Notes for better character sheets (and… I wish my G5 was still running. Gargh)

Things that you use together, go together on the page

Don’t make players have to jump back and forth around 3 parts of the character sheet, front and back to do something. Put related materials together- combat stuff, social stuff, magic stuff, etc. It makes it easier in play and easier to teach.

Just because “Strength” and “Intelligence” are both attributes isn’t reason enough to put them together, especially if they are referenced regularly in different processes…

Visual Cues for different sections

Just like art works as visual markers in a book so people can navigate it quickly, it really helps to have slightly different appearances for the sections on your character sheets.

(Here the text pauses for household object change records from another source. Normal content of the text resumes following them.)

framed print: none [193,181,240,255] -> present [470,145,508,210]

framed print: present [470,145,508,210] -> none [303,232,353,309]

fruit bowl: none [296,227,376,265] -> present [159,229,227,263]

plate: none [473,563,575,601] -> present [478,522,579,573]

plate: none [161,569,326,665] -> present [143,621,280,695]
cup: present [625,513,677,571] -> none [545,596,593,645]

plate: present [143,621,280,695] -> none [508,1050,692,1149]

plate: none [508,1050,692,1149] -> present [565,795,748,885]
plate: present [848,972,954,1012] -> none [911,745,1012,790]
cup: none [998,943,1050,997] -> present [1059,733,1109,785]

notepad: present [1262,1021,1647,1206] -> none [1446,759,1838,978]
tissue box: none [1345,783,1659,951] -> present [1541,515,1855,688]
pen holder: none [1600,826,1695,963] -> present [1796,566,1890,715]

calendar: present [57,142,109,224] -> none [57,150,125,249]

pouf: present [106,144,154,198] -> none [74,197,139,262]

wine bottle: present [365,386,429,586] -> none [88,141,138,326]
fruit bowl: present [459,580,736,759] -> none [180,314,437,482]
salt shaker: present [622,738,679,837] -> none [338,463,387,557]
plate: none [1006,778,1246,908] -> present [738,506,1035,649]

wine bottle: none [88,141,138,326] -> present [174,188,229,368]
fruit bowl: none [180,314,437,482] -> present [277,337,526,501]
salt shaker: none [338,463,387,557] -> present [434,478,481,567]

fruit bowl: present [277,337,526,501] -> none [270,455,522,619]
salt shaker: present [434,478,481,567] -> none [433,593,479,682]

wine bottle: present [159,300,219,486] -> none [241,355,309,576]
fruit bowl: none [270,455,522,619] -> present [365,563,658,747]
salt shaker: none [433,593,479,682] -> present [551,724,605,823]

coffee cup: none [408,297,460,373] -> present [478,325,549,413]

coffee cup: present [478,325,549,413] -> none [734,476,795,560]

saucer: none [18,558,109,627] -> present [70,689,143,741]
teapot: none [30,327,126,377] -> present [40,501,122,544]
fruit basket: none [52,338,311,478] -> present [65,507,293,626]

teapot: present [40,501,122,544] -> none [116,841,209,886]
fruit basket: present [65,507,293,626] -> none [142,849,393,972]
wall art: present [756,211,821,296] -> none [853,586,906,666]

Having 9 boxes with different words attached doesn’t do much- do some subtle stuff- give one box rounded edges, give one box bolded lettering, another italics, put some symbols there, etc. These things become associated with the section, with the information, and with the process of info that needs to be pulled, as people play, and it speeds up reference time.

It’s also easier when you say, “Hey, look at the rounded box on the bottom left corner” than “third box down on the left..” etc.

Take out edge cases

Probably my most common pet peeve, for crunchier games, is the “box for everything” mentality, where the sheet is crowded by bits and pieces and spaces for tracking things that might come up… what? Once every 6 game sessions?

It makes more sense to leave that stuff out and give players white space to mark weird special cases. It also makes it easier for folks to navigate, instead of having to learn “Oh, ignore that part, it probably won’t come up.”

Rules & Reminders

Try to include helpful reminders and common rules. This is invaluable for teaching new players. Instead of navigating the book, it’s right there. And for the experienced players, sometimes you forget that you have a few extra options that you could pull out.

Portrait Space

Give space for folks to draw their characters. Even if someone isn’t an artist, it provides some white space. For everyone that is, it’s a great way to give them ownership over their character and to get them invested in it.

If you’re doing a game with pregens, the character portraits also become quick-sells on characters- some players might pick based on visual cues alone, and that’s fun too.